I am writing about these ethical ruminations of mine because I suspect they are probably not very unusual. Only about 15 percent of Americans claim there is an unlimited right to abortion all the way up to birth minus a day, and I don’t believe these people are all obsessive ideologues by any means. Surely many of them are just as insouciantly thoughtless as I used to be. Furthermore, a statistically over-represented group in the 15 percent are single young men.
If the argument against abortion were directed at the end of pregnancy instead of its beginning, people, it seems to me, would, as I did, see the whole thing more clearly. Everyone agrees that killing little one-day-old Joey is murder; they can hardly avoid agreeing it would also have been murder if he’d been killed a few hours before he began his birth. And if abortion at birth minus two hours is murder, what about birth minus two days? What about killing him a week earlier? What is the moment, in the abortion advocate’s opinion, before which an abortion can take place? Ask him to name the mortal deadline.
True, even if abortion were eventually to be outlawed in the last trimester, fewer than one percent of the babies would be saved; and extending the ban to the last two trimesters would still only save 10 or 11 percent. That, however, is tens of thousands of fully formed infants per year. Widespread awareness that Planned Parenthood’s Faye Wattleton is fighting for the unlimited right to abort third-trimester fetuses in Pennsylvania, and that the ACLU advertises its pro-abortion participation in 80 percent of American abortion litigation, helps us to recognize the pro-choice movement as the wildly radical creature it is.
Those who favor convenience abortions have attempted to desensitize the American people to infanticide, and the abortion explosion after Roe v. Wade shows they’ve had some success. On the other hand, the polls show that most people still think abortion is wrong, and, as Lincoln said of slavery, “Like every other wrong which some men will commit if left alone, it ought to be prohibited by law.”

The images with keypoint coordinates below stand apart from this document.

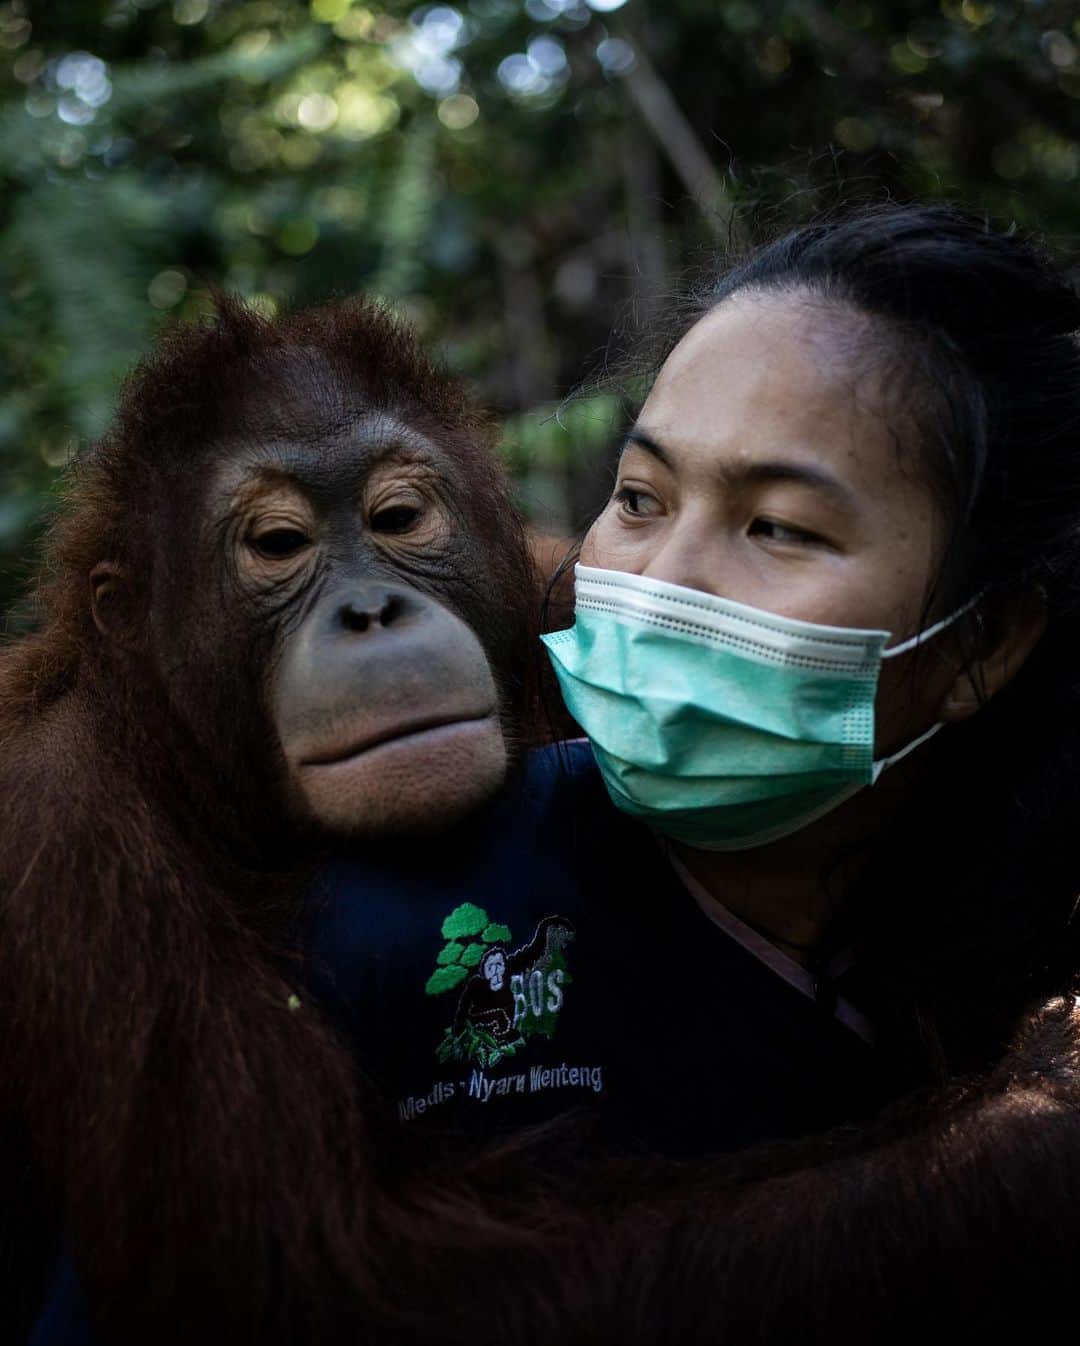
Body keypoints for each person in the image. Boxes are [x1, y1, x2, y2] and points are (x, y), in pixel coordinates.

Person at [308, 202, 1080, 1166]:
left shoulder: (1040, 937)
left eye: (780, 528)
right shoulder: (392, 920)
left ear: (988, 642)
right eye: (638, 497)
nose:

Is there any chance of that? I think there is, in as much as about 70 percent of Americans disapprove of convenience abortions even in the first trimester of pregnancy, and in as much as people like me, when they come to consider the question seriously, have sometimes changed their minds. After all, in this country’s nineteenth-century moral crisis, the majority of the people repeatedly rejected slavery. A good example of this happened just a few years before the Civil War began, in the territory of Kansas, where proslavery forces made one of their biggest stands. Among other tactics, they rigged an election in order to claim the existence of a pro-slave majority in the territory. But when the balloting was repeated using fair electoral processes, slavery was voted down six-to-one.
There was no pro-slave majority in Kansas, just as there is no pro-abortion majority now. There was a small but very passionate pro-slave minority, and then a majority who recognized a right to freedom for blacks, but didn’t want to fight over it. Today, if the courts step out of the way, I think we will find a majority who recognize a right to life for the unborn.
Abortion is founded, as Lincoln said of slavery, on the selfishness of man’s nature; opposition to it, in his love of justice. If the love of justice could lead a world that had always known slavery, as mankind had through the nineteenth century, to abolish it, this love can lead America one day to choose life.
Stephanie D. Moussalli teaches Political Science and History at Pensacola Junior College.